Required work:
A: In the passage on Turkish views of Israel, what do advocates of the "Greater Israel" theory say the upper stripe on Israel's flag stands for?
B: Using the passage on Turkish views of Israel, explain why believers in the "Greater Israel" theory think Israel's flag points to Turkey.
C: Resume the passage on Turkish views of Israel after its last sentence.

Excerpted text:
The new reality suggests that not only has Israel reaffirmed its position as the dominant player in the region, posing a threat to Iran, but Ankara now views it as a potential rival that could even surpass Turkey—an insight that may influence Turkish policy in the opposite direction.
Despite the well-known fact that Israel has no intentions of threatening Turkey or challenging its territorial integrity, it is crucial to acknowledge that some aspects in Turkey are promoting rhetoric portraying a strong Israel as a direct threat. According to this narrative, Israel adheres to a vision of the “Promised Land,” which allegedly includes southeastern Turkey, northern Cyprus, and essentially the entire Middle East—from Gaza to Lebanon and Syria. Advocates of this theory claim that the two blue stripes on Israel’s flag symbolize this vision of “Greater Israel,” with the upper stripe supposedly representing the Euphrates River (which flows through Turkey) and the lower stripe symbolizing the Nile River. Furthermore, some even point to the “mythological map of the Promised Land,” allegedly depicted on the back of Israel’s 10-agorot coin. What Israelis see as a simple governmental emblem—an engraved menorah on a rock—is perceived by believers in this conspiracy theory as the “future borders” of a so-called Greater Israel.

(Collected data entries)
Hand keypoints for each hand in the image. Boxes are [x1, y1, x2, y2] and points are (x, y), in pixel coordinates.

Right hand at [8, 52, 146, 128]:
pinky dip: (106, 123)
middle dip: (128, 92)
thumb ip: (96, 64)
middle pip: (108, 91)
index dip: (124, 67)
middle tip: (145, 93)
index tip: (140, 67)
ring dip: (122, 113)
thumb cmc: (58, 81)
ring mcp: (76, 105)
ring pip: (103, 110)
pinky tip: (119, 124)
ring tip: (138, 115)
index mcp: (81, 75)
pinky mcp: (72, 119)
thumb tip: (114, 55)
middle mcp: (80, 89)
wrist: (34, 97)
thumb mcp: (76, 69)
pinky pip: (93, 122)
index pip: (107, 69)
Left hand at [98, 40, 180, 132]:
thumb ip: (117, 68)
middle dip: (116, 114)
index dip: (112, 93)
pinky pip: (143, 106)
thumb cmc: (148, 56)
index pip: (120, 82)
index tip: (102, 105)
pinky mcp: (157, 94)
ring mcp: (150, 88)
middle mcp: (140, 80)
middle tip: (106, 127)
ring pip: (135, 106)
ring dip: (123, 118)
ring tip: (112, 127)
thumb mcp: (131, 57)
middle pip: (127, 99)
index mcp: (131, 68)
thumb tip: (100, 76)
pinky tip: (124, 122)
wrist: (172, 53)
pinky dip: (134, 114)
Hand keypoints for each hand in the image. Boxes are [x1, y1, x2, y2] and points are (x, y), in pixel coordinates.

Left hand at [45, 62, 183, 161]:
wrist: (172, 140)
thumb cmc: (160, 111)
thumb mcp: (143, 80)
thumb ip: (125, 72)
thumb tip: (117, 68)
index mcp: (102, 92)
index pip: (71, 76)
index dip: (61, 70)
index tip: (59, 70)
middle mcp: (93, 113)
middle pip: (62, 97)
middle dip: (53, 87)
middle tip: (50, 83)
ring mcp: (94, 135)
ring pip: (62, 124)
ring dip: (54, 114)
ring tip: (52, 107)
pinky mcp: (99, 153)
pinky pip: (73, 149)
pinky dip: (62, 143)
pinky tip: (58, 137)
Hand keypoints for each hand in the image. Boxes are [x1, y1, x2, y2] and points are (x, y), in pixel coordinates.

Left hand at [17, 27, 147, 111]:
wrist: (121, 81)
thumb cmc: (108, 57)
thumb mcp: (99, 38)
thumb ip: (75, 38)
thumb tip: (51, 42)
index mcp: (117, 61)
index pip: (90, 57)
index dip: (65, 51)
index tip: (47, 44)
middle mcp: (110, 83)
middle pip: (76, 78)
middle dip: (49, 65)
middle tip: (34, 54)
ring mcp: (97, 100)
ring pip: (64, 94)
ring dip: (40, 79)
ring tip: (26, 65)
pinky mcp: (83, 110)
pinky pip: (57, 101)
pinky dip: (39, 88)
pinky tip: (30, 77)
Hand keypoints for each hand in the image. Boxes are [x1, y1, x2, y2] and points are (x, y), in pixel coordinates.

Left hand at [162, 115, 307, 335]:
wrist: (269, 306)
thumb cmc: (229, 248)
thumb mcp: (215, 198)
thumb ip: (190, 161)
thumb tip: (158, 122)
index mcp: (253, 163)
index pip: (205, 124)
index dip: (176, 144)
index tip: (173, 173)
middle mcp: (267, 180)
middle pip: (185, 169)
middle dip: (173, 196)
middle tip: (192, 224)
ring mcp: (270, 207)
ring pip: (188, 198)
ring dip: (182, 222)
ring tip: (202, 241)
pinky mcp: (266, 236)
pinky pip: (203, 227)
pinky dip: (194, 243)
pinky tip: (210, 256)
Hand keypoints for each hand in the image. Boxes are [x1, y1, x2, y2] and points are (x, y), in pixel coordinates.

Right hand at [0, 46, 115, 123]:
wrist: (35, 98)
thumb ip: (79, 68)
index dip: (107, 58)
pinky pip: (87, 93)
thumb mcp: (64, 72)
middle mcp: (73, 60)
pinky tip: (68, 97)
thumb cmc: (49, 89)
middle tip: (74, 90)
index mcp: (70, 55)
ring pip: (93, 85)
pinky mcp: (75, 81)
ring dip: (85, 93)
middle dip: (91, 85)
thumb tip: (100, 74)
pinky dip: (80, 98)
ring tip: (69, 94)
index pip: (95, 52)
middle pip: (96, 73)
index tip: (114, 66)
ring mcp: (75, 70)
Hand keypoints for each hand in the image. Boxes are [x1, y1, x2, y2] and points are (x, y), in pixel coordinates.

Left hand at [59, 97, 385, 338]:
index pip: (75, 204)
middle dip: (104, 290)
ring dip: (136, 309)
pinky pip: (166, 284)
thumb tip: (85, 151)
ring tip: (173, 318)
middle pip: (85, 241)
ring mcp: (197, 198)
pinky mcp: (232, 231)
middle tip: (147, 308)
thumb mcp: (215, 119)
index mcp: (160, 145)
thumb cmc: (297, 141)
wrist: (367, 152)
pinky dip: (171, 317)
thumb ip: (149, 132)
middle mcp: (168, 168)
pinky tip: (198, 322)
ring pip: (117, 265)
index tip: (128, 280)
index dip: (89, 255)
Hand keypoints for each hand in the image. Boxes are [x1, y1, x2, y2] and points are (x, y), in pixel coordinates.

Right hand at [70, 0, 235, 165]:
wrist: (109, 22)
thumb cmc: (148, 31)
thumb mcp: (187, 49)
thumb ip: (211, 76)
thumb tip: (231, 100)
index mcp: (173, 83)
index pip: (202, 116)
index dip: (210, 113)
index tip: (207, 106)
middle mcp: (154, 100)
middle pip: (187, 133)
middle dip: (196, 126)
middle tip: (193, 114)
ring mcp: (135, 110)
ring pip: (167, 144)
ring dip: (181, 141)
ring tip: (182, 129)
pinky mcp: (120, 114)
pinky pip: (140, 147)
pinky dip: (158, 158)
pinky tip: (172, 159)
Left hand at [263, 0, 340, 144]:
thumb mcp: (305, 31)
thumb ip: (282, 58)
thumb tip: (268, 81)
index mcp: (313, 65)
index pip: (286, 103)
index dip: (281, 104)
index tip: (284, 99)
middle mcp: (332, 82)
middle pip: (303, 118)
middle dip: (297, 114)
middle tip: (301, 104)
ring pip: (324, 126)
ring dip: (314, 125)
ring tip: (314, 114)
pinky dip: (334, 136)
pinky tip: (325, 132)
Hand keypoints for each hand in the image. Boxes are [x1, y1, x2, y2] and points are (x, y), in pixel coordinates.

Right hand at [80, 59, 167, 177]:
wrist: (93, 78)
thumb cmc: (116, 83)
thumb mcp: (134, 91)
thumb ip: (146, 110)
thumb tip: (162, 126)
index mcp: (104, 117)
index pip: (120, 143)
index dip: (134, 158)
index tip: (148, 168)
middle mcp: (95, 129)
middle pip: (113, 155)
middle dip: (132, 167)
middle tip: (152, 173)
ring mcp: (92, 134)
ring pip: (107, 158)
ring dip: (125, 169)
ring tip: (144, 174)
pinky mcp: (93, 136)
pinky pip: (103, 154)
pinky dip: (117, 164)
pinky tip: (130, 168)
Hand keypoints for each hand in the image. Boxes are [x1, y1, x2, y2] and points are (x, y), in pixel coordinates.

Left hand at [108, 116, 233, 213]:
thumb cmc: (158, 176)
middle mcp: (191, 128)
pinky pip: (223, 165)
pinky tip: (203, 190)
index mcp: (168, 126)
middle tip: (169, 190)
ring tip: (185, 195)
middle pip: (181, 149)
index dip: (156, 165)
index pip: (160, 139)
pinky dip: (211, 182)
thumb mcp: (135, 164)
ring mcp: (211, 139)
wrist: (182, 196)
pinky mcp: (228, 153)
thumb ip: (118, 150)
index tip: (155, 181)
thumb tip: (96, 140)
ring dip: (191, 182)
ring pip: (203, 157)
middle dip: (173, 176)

Task-by-task results:
A: The Euphrates River.

B: They claim the upper blue stripe stands for the Euphrates River, which flows through Turkey. They link this to a "Greater Israel" vision that they say includes southeastern Turkey.

C:
This absurd notion, which might seem like pure fantasy to the average Israeli, is regarded as an unquestionable truth by many ordinary Turks. Moreover, Turkish leaders intentionally cultivate and reinforce this perception for political gain by fueling public hostility. According to a survey conducted by the Turkish company Areda on October 3, a staggering 89.4% of Turkish citizens believe that Israel has “grand plans” to occupy parts of Turkey.
This deeply ingrained belief among the Turkish public led the Turkish parliament to hold a closed session on October 8 regarding the “Israeli threat to Turkey,” featuring briefings from the foreign and defense ministers. The protocol from this discussion will only be declassified for public release after ten years.
Bottom Line
The list of damages suffered by Israel due to its intelligence and military failures on October 7 must now include a severe blow to its deterrence capabilities. One of the immediate consequences of this was the severance—if not complete breakdown—of relations with Turkey and the broader freezing of ties with the Arab world. In the early months of the war, Israel’s inability to stop the rocket threat from Gaza and its lack of response on the Lebanese front, which led to the unprecedented evacuation of tens of thousands of Israelis from their homes, were perceived as undeniable proof of Israel’s weakness—not only by Ankara but also by others.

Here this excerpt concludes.